A breakthrough in battling snakebites: the promise of a universal antivenom

Credit: Unsplash+

Scientists at Scripps Research have made a groundbreaking discovery in the fight against snakebites, which claim over 100,000 lives each year, primarily in Asia and Africa.

Their development of an antibody capable of neutralizing the venom from a wide array of snakes represents a significant leap toward a universal antivenom.

This new antibody has shown remarkable efficacy in mice, providing protection against the deadly effects of venoms from notorious snakes like the black mamba and king cobra.

The research, detailed in Science Translational Medicine, hinged on identifying and targeting a common feature found in the venoms of diverse snake species.

The traditional method of producing antivenoms—by immunizing animals with snake venom—is limited in scope, with each antivenom typically effective against only a single species.

This poses a challenge in regions where multiple venomous snakes pose a threat, necessitating a variety of antivenoms.
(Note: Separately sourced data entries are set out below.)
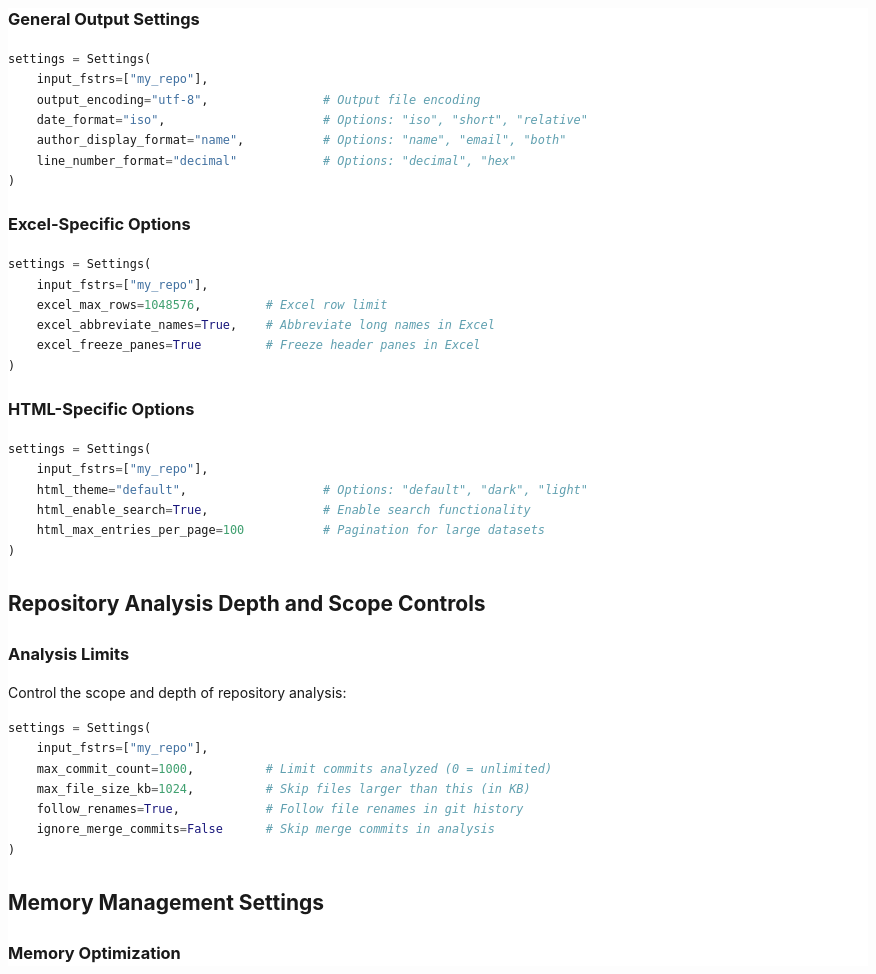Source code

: ### General Output Settings

```python
settings = Settings(
    input_fstrs=["my_repo"],
    output_encoding="utf-8",                # Output file encoding
    date_format="iso",                      # Options: "iso", "short", "relative"
    author_display_format="name",           # Options: "name", "email", "both"
    line_number_format="decimal"            # Options: "decimal", "hex"
)
```

### Excel-Specific Options

```python
settings = Settings(
    input_fstrs=["my_repo"],
    excel_max_rows=1048576,         # Excel row limit
    excel_abbreviate_names=True,    # Abbreviate long names in Excel
    excel_freeze_panes=True         # Freeze header panes in Excel
)
```

### HTML-Specific Options

```python
settings = Settings(
    input_fstrs=["my_repo"],
    html_theme="default",                   # Options: "default", "dark", "light"
    html_enable_search=True,                # Enable search functionality
    html_max_entries_per_page=100           # Pagination for large datasets
)
```

## Repository Analysis Depth and Scope Controls

### Analysis Limits

Control the scope and depth of repository analysis:

```python
settings = Settings(
    input_fstrs=["my_repo"],
    max_commit_count=1000,          # Limit commits analyzed (0 = unlimited)
    max_file_size_kb=1024,          # Skip files larger than this (in KB)
    follow_renames=True,            # Follow file renames in git history
    ignore_merge_commits=False      # Skip merge commits in analysis
)
```

## Memory Management Settings

### Memory Optimization
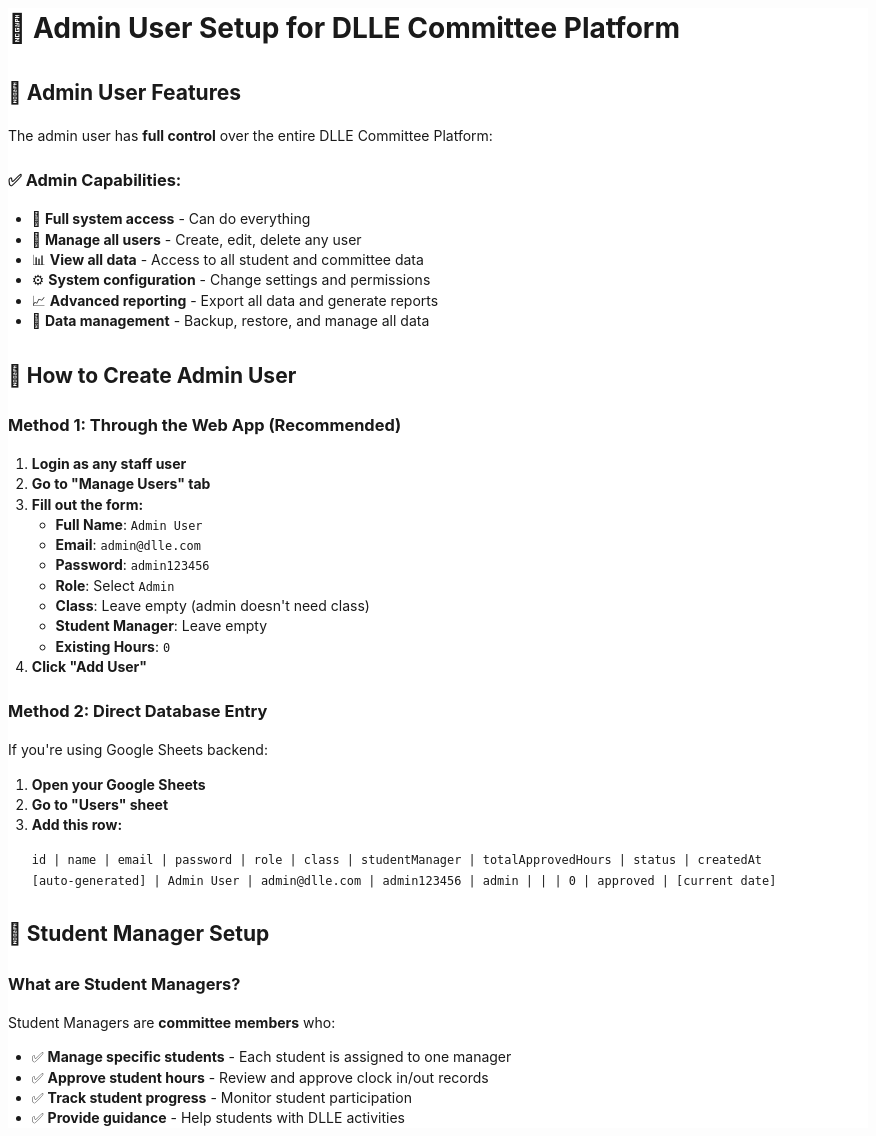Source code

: # 👑 Admin User Setup for DLLE Committee Platform

## 🎯 **Admin User Features**

The admin user has **full control** over the entire DLLE Committee Platform:

### ✅ **Admin Capabilities:**
- 🔐 **Full system access** - Can do everything
- 👥 **Manage all users** - Create, edit, delete any user
- 📊 **View all data** - Access to all student and committee data
- ⚙️ **System configuration** - Change settings and permissions
- 📈 **Advanced reporting** - Export all data and generate reports
- 🔄 **Data management** - Backup, restore, and manage all data

## 🚀 **How to Create Admin User**

### **Method 1: Through the Web App (Recommended)**

1. **Login as any staff user**
2. **Go to "Manage Users" tab**
3. **Fill out the form:**
   - **Full Name**: `Admin User`
   - **Email**: `admin@dlle.com`
   - **Password**: `admin123456`
   - **Role**: Select `Admin`
   - **Class**: Leave empty (admin doesn't need class)
   - **Student Manager**: Leave empty
   - **Existing Hours**: `0`
4. **Click "Add User"**

### **Method 2: Direct Database Entry**

If you're using Google Sheets backend:

1. **Open your Google Sheets**
2. **Go to "Users" sheet**
3. **Add this row:**
   ```
   id | name | email | password | role | class | studentManager | totalApprovedHours | status | createdAt
   [auto-generated] | Admin User | admin@dlle.com | admin123456 | admin | | | 0 | approved | [current date]
   ```

## 👥 **Student Manager Setup**

### **What are Student Managers?**
Student Managers are **committee members** who:
- ✅ **Manage specific students** - Each student is assigned to one manager
- ✅ **Approve student hours** - Review and approve clock in/out records
- ✅ **Track student progress** - Monitor student participation
- ✅ **Provide guidance** - Help students with DLLE activities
Drawing inspiration from their work on HIV, where broadly neutralizing antibodies target the virus’s immutable regions, the Scripps team applied a similar strategy to snake venoms.

They focused on a specific protein, known as three-finger toxins (3FTx), which is a common and highly toxic component across the venoms of elapid snakes (such as mambas, cobras, and kraits).

These toxins have conserved regions that are similar across different species, making them an ideal target for a universal antivenom.

By engineering mammalian cells to produce these toxins in the laboratory, the researchers screened billions of human antibodies to find those that could neutralize the 3FTx proteins.

This exhaustive search led to the identification of a particularly effective antibody, named 95Mat5, which demonstrated the ability to protect mice from the venoms of several deadly snakes.

The success of 95Mat5 lies in its mimicry of the human protein that 3FTx toxins typically bind to, a strategy similar to that used by certain HIV antibodies.

This discovery is notable for its synthetic approach, avoiding the need for animal immunization or the use of actual snakes.

While 95Mat5 offers a promising solution against elapid snake venoms, it does not neutralize viper venoms, which represent another major group of venomous snakes.

The research team is actively pursuing antibodies that target additional elapid and viper toxins, with the goal of creating a comprehensive antivenom cocktail.

This potential universal antivenom could revolutionize the treatment of snakebites worldwide, particularly benefiting low- and middle-income countries where the burden of snakebite mortality and morbidity is highest.

The Scripps team’s innovative approach could pave the way for effective, broad-spectrum antivenoms, offering hope against one of the world’s most neglected tropical diseases.

The research findings can be found in Science Translational Medicine.